Tua und andere wollen in die NFL Playoffs
Da wäre zum Beispiel ein Tua Tagovailoa von den Miami Dolphins. Er ist zwar in dieser NFL Saison einen deutlichen Schritt nach vorne gegangen und hat sich dabei eines der besten Receiving-Duos der letzten Jahre zunutze gemacht, aber die Formkurve geht zuletzt er gen Süden als in die richtige Richtung. Erschwerend kommen die erneuten Nachrichten über eine weitere Gehirnerschütterung dazu. Was würde ein später Kollaps für den jungen Signal Caller bedeuten? Definitiv einen Rucksack voller Zweifel, mit welchem er in den wohlverdienten Urlaub reisen würde. Andere Quarterbacks haben es da schon einfacher. Trevor Lawrence von den Jaguars oder Jets-Hoffnungsträger Mike "F’n" White zum Beispiel würden selbst im Falle eines Verpassen der Playoffs keine Vorwürfe hören, auch wenn letzterer in diesen Tagen wohl um seine sportliche Existenz als Starter in der NFL fightet.

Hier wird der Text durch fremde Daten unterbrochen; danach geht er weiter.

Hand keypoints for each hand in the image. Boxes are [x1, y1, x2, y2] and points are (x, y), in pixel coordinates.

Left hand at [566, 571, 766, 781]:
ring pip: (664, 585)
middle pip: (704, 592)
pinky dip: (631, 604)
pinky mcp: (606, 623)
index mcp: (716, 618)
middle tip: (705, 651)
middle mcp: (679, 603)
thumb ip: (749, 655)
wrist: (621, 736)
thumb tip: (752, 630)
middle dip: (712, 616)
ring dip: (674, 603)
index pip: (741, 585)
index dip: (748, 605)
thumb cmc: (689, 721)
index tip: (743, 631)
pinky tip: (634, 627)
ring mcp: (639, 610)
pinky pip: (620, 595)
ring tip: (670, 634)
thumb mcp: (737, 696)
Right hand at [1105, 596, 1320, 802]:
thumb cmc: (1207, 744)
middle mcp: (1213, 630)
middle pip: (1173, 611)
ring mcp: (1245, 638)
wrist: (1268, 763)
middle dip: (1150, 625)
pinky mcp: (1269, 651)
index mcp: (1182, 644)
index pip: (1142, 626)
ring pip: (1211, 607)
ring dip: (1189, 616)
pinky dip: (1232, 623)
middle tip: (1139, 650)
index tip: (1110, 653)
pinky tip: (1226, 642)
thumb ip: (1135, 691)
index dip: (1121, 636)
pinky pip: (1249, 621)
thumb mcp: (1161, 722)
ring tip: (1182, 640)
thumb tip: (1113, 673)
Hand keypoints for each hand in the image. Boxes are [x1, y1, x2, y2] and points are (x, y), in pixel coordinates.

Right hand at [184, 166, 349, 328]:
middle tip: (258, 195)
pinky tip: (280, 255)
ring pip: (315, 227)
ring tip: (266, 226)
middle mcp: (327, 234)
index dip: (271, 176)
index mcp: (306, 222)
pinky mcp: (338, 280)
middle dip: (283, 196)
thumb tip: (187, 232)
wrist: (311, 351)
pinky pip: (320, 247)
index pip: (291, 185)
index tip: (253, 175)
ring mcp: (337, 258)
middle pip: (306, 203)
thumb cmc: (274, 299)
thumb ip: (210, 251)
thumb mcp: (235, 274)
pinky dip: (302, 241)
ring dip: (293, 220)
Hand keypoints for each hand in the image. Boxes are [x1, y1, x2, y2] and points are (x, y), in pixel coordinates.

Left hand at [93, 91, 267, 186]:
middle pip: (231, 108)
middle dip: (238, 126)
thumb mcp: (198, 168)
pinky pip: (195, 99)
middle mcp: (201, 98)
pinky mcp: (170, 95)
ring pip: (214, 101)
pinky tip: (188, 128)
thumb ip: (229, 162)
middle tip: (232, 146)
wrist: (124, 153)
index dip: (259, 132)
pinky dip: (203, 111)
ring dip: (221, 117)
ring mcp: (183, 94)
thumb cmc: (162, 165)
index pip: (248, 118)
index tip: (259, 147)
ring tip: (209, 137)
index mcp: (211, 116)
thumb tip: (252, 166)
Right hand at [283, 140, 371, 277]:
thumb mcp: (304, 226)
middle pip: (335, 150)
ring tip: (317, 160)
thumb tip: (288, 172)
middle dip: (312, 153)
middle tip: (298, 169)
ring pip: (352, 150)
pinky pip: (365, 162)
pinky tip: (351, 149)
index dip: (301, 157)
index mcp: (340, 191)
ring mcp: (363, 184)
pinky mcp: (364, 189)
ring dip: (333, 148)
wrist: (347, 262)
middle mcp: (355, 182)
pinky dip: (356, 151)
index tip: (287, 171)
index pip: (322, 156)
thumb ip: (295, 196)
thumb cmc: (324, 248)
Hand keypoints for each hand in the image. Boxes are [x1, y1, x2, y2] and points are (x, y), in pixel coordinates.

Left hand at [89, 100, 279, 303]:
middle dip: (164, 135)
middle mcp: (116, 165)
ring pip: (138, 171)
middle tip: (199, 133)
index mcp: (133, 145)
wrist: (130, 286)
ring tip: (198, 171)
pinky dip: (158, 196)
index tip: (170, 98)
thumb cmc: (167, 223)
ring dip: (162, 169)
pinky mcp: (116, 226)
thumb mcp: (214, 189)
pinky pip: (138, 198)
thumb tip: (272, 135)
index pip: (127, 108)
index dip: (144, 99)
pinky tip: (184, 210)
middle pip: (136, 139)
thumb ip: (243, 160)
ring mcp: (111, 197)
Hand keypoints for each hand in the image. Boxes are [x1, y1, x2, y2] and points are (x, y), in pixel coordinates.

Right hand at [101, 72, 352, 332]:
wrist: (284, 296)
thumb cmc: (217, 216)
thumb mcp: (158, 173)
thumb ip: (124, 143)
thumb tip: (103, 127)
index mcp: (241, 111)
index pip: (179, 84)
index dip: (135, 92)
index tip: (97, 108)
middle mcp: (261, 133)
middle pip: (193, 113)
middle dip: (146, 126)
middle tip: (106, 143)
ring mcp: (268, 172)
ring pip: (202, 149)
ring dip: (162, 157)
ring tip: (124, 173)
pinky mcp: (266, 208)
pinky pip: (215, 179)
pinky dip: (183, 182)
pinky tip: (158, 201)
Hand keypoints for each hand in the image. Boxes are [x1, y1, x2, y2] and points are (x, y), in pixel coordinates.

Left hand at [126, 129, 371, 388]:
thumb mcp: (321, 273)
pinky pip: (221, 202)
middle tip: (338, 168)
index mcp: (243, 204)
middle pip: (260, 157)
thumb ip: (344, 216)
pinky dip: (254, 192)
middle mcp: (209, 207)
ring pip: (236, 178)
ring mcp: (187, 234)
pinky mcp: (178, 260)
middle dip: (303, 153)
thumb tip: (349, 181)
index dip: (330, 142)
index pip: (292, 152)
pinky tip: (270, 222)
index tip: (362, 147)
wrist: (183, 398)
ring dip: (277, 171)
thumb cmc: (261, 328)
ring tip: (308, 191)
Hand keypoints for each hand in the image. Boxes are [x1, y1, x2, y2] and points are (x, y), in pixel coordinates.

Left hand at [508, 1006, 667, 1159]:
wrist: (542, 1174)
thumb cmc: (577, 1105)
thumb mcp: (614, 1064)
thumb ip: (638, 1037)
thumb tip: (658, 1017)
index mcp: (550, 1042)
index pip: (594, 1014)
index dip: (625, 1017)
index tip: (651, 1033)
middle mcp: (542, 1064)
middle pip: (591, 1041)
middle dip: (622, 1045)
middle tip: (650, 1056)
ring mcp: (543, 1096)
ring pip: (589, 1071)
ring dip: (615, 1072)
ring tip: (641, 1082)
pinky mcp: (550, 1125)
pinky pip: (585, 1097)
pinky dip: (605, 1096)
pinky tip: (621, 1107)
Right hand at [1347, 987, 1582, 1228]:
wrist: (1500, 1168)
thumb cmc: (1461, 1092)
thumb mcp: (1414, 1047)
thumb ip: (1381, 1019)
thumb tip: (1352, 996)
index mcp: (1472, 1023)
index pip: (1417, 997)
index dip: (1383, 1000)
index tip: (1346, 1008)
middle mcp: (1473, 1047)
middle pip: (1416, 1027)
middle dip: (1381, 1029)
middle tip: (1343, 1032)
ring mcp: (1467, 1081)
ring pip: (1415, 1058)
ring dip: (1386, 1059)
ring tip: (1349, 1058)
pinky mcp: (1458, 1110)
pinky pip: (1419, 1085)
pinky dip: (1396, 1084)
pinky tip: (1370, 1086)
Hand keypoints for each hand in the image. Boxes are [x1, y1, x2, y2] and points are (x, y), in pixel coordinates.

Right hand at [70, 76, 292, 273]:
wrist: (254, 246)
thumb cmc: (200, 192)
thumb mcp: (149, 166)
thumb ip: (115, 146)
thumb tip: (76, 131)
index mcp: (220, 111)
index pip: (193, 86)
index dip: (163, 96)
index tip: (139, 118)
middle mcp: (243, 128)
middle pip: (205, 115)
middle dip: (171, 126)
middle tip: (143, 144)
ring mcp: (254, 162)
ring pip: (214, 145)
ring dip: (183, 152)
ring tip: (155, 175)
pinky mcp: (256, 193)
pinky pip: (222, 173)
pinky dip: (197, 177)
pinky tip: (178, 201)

Who is the biggest threat going into the #NFL playoffs? pic.twitter.com/TwbuME1TDg
— Sunday Night Football on NBC (@SNFonNBC) December 27, 2022
Auch andere Quarterbacks sind Tagovailoa sicherlich einen Schritt voraus, was ihre Postseason-Tauglichkeit angeht, schließlich weiß mittlerweile jeder, dass Spieler wie Kirk Cousins, Jalen Hurts, Dak Prescott oder Lamar Jackson ihre Mannschaften ins spannungsgeladene Feld der Nachsaison führen können. Hier werden aber gerade die letzten beiden Namen mit Argusaugen betrachtet werden, schließlich sind sie bisher den Beweis schuldig geblieben, dass sie in den Playoffs auch wirklich etwas reißen können. Dieses Label können sie nur auf eine Weise loswerden, indem sie es mit fulminanten Leistungen und ein paar Siegen in Serie selbst abschütteln. Das ist nicht ganz einfach und manchmal vielleicht etwas hart für sie als Teil eines gesamten Mannschaftsgefüges, aber letztendlich bekommen sie ja auch nicht wenig Kompensation für diese Art des Zeitvertreibs. In Jacksons Fall geht es in den diesjährigen Playoffs sogar wohl direkt um eben jene.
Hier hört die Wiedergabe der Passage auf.